Udanoceratops, like all ceratopsians, was a herbivore. The short, deep jaws would have given the animal a powerful bite. The toothless beak would have served to grasp and crop stems or leaves, and as in other leptoceratopsids, the teeth would have met with an action that combined shearing and crushing.

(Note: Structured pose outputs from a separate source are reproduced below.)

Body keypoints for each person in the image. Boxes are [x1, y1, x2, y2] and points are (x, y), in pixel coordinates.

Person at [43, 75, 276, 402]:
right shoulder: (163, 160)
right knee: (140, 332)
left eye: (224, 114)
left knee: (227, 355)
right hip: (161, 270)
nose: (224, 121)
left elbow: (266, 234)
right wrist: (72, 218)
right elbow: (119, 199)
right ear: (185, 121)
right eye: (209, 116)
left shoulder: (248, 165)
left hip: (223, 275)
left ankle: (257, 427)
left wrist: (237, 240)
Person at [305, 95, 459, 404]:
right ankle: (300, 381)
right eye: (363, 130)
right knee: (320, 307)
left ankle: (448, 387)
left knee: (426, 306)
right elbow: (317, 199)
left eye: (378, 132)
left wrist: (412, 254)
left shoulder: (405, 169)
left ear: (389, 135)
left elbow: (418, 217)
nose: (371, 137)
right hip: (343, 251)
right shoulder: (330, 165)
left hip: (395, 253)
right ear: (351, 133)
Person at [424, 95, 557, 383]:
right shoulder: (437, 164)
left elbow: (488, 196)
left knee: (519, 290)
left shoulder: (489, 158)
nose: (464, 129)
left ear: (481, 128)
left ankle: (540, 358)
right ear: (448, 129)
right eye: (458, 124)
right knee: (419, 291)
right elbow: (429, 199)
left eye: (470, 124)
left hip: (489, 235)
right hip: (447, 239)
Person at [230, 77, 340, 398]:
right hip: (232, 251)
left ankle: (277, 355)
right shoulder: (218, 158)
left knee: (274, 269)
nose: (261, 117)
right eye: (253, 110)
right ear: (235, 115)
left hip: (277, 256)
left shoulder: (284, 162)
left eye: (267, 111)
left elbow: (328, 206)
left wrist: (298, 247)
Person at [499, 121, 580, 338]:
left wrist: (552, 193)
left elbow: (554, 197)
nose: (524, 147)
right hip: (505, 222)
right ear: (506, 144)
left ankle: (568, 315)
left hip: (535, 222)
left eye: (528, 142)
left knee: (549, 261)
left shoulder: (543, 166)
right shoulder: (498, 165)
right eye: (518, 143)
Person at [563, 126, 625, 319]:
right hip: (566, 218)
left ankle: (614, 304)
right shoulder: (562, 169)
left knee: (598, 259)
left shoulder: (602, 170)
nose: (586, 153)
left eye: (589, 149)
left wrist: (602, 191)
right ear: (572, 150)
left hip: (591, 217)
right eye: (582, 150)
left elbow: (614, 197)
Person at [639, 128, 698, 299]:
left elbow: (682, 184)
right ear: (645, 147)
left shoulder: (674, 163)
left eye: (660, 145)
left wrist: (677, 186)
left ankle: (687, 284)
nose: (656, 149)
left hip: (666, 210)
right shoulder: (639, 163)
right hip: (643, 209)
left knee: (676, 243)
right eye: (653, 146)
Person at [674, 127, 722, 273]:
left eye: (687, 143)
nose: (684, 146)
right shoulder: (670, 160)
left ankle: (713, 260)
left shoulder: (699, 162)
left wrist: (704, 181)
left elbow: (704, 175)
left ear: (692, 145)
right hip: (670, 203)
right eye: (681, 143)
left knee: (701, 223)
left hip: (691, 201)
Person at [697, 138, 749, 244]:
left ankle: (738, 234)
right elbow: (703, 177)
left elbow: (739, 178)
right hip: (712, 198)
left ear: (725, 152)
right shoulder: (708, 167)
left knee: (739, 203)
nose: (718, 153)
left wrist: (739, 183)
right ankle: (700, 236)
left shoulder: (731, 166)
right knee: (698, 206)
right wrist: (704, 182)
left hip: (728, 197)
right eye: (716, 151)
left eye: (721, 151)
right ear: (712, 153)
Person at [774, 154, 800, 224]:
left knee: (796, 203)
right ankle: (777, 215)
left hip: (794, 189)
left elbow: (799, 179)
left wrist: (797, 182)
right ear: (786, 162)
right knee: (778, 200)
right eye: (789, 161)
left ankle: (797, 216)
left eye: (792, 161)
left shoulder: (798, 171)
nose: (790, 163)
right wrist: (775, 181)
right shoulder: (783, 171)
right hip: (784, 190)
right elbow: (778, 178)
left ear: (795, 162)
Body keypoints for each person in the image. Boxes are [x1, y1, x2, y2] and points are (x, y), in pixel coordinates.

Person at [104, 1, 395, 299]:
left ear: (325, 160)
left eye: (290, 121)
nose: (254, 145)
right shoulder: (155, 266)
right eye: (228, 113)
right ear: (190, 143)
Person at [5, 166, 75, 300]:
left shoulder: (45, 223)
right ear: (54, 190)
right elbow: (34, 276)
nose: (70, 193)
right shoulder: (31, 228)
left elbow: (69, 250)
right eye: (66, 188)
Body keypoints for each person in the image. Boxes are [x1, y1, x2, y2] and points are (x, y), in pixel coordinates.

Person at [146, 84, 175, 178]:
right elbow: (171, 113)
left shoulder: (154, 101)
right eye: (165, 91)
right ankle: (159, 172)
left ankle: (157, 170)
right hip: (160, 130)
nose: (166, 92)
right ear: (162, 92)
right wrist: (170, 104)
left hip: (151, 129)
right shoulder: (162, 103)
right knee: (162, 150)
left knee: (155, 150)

The feeding adaptations seen in leptoceratopsids suggest a diet of relatively tough food items, however though little is known about the plants that grew in the Gobi Desert during the Cretaceous. The type specimen does bear an injury to its face, possibly caused by the biting of another Udanoceratops. This might also explain its strong bite force as having some sort of social or defensive function. In 2008, Tereschenko suggested that Udanoceratops was somewhat aquatic in its habits, based on its high neural spines, the lateral compression of its tail, and the shape of its ungual (which he suggested also implied semiaquatic tendencies in Protoceratops); he argued the same in a paper published in 2013 co-authored with T. Singer. In a subsequent paper, however, he rejected this hypothesis, suggesting that the ungual shape of the genus instead correlated more to supporting the animal's weight on loose substrate without sinking.

== Palaeoenvironment ==
Udanoceratops is known from the Djadochta Formation in Mongolia, which dates back to the Late Cretaceous about 71 million to 75 million years ago, being deposited during a rapid sequence of polarity changes in the late part of the Campanian stage. Dominant sediments at Djadochta include dominant reddish-orange and pale orange to light gray, medium to fine-grained sands and sandstones, caliche, and sparse fluvial (river-deposited) processes. Based on these components, the paleoenvironments of the Djadochta Formation are interpreted as having a hot, semiarid climate with large dune fields/sand dunes and several short-lived water bodies, similar to the modern Gobi Desert. It is estimated that at the end of the Campanian age and into the Maastrichtian the climate would shift to the more mesic (humid/wet) conditions seen in the Nemegt Formation.

The Djadochta Formation is separated into a lower Bayn Dzak Member and upper Turgrugyin Member; in both of these members, the related Protoceratops is a dominant part of the fauna The Bayn Dzak member (mostly the Bayn Dzak locality) has yielded the dromaeosaurids Halszkaraptor and Velociraptor mongoliensis; oviraptorid Oviraptor; ankylosaurid Pinacosaurus grangeri; Protoceratops; and troodontid Saurornithoides. Ukhaa Tolgod, a highly fossiliferous locality is also included in the Bayn Dzak member. and its dinosaur paleofauna is composed of alvarezsaurids Kol and Shuvuuia; ankylosaurid Minotaurasaurus; birds Apsaravis and Gobipteryx; dromaeosaurid Tsaagan; oviraptorids Citipati and Khaan; troodontids Almas and Byronosaurus; and a new, unnamed protoceratopsid closely related to Protoceratops. In the Turgrugyin Member (mainly Tugriken Shireh locality), the bird Elsornis; dromaeosaurids Mahakala and Velociraptor mongoliensis; and ornithomimid Aepyornithomimus are known. The Udan Sayr site, from which Udanoceratops' holotype was recovered, has also born fossils of Avimimus and Protoceratops.